Make sure you always lock up your bike - if you don't it's likely to get stolen, and the next time you'll see it is back at the markets being sold to someone else.
If you do hop on a bike, know that helmets are optional but recommended. Only 13% of Germans wear helmets. Obviously it's better to be safe than sorry, especially when traveling on unfamiliar roads, but if you don't, you won't get fined.
What you will be fined for is not having lights on your bike at night. Police patrol this very strictly - not only will it hurt your pocket, but it makes sense because roads can be poorly lit.
It is illegal in Germany to ride with headphones or earphones - as nice as it may be to roll around town to your tunes.
As many of the bike lanes are on footpaths rather than on the roads, it's easy to think it's ok to ride in the opposite direction to traffic flow, especially when roads are wide and it's inconvenient to cross over. Pedestrians always have right of way. But if you find yourself playing chicken with a local, and you're the one traveling in the wrong direction, you're not going to win.
Bikes are banned on the autobahn.
Other than that, like most places, road rules that apply to motorists also apply to cyclists. So stop at stop signs, signal when turning, and give way to emergency vehicles. Like vehicles, it is illegal to turn right on a red light.
If bikes aren't your thing, as a pedestrian you still need to be very aware of them. Be careful you're not walking on what you think is a nicely paved footpath, which is in fact a bike lane. If you do step in bike territory you will get run down.
Pedestrians also need to take j-walking seriously.

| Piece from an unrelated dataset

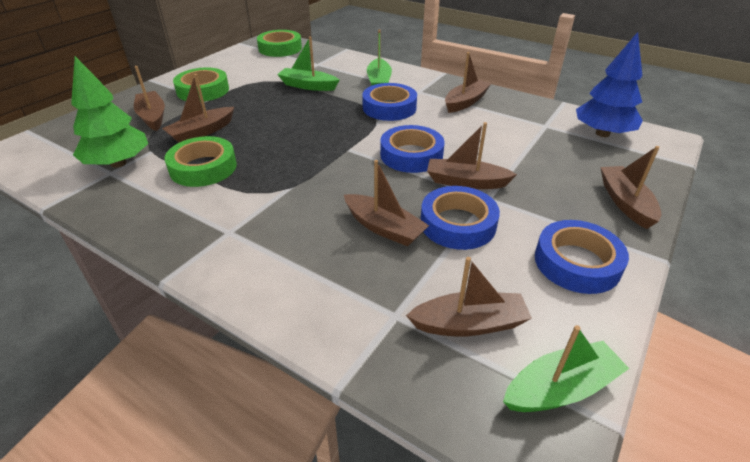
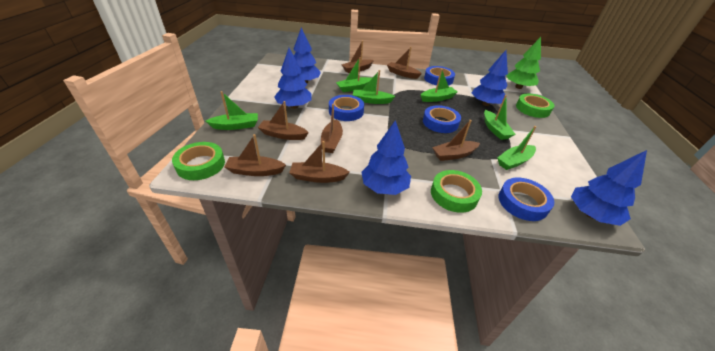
blue tree: 1 -> 5
green boat: 3 -> 6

One thing you are bound to notice is that in Germany nobody disobeys the green light at crossings. There's no eager pedestrian who starts edging out onto the road, because they know in half a second you'll be able to go. Cars whiz around corners at high speeds, and the timing of the lights at some major intersections tends to be a bit off. Not only is it a safety precaution, once again police are on the lookout, some even hiding nearby just to catch impatient pedestrians.
If you're someone who lives life in the fast lane, you will want to experience Germany's famous Autobahn.

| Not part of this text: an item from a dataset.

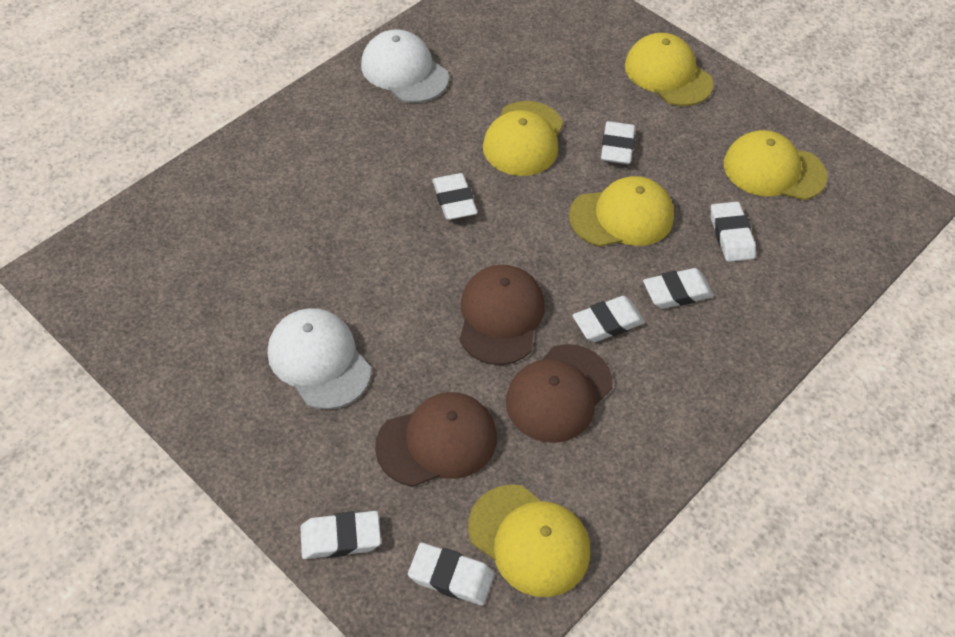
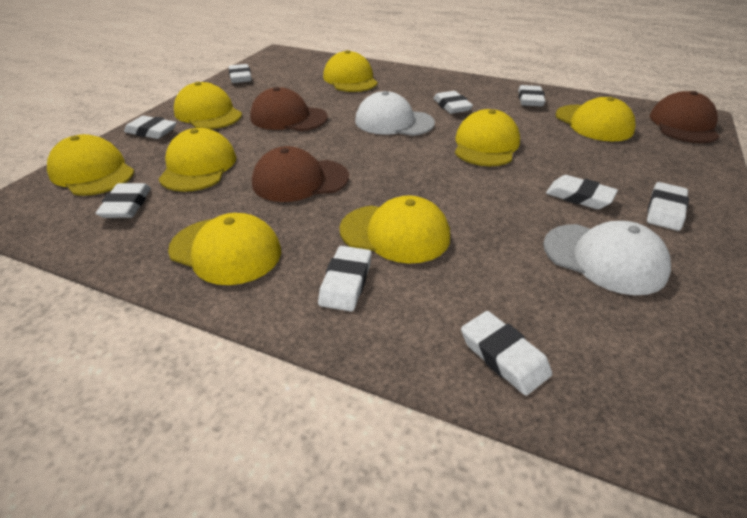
white eraser: 7 -> 9
yellow cap: 5 -> 8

Described by many as "the ultimate driving experience", you are faced with a 8,073mi motorway, which gives you speedy access to most German cities.

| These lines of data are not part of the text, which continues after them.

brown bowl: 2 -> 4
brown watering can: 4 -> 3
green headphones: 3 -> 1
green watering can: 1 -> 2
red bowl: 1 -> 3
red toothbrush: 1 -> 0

Myth has it that fast drivers have the freedom of a speed limitless drive, with cars hooning by on a 20-lane superhighway. This isn't quite the reality. Around 55% of the motorway is subject to conditional limits, with a maximum speed of a still blisteringly quick 80mph.
It's illegal to stop unnecessarily on the Autobahn, so make sure you have plenty of fuel. If you do run out of fuel and have to stop, this is seen by the authorities as a preventable incident and you will pay for it.
If you have a breakdown or accident, move to the shoulder if possible and place a warning triangle 220 yards behind the scene.
Also, forget about riding a bike on the Autobahn, it's illegal. So is riding mopeds and anything else with a maximum speed of 37mi or less. That includes pedestrians.
The minimum driving age in Germany is 18, and you will be able to use a valid license from your country of origin, at least for a little while. You can drive on an international license for six months starting from when you first arrived in the country. After that you will have to deal with a lot of tests and paper work to transfer to a Fuehrerschein.